EXERCISE:
Scan the entries below and return each line that contains "maman".

::::::

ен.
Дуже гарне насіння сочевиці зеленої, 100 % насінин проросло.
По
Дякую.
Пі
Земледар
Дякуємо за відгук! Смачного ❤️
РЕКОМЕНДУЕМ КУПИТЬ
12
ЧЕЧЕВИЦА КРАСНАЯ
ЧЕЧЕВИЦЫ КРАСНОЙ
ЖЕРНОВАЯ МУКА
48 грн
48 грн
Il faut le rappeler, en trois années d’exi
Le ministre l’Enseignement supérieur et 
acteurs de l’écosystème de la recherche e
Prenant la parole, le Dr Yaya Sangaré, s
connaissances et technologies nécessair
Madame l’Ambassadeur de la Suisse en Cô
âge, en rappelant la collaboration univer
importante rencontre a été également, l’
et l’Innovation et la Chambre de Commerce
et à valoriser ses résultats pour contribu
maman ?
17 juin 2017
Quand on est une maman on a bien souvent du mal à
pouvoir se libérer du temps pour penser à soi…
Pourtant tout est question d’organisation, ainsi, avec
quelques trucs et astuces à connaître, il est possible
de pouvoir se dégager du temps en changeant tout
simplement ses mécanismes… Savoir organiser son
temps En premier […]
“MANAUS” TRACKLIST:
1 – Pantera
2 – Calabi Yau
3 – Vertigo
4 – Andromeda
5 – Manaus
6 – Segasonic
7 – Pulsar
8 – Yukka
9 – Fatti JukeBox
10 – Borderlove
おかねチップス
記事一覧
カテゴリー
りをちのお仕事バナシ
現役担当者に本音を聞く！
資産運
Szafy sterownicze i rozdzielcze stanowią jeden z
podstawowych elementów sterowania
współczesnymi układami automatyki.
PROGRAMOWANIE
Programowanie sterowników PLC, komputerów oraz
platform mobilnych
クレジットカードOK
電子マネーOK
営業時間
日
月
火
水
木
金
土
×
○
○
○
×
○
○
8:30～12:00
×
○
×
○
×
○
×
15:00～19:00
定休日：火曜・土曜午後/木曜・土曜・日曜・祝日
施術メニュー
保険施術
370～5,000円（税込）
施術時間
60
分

::::::

SOLUTION TO THIS TASK:
maman ?
Quand on est une maman on a bien souvent du mal à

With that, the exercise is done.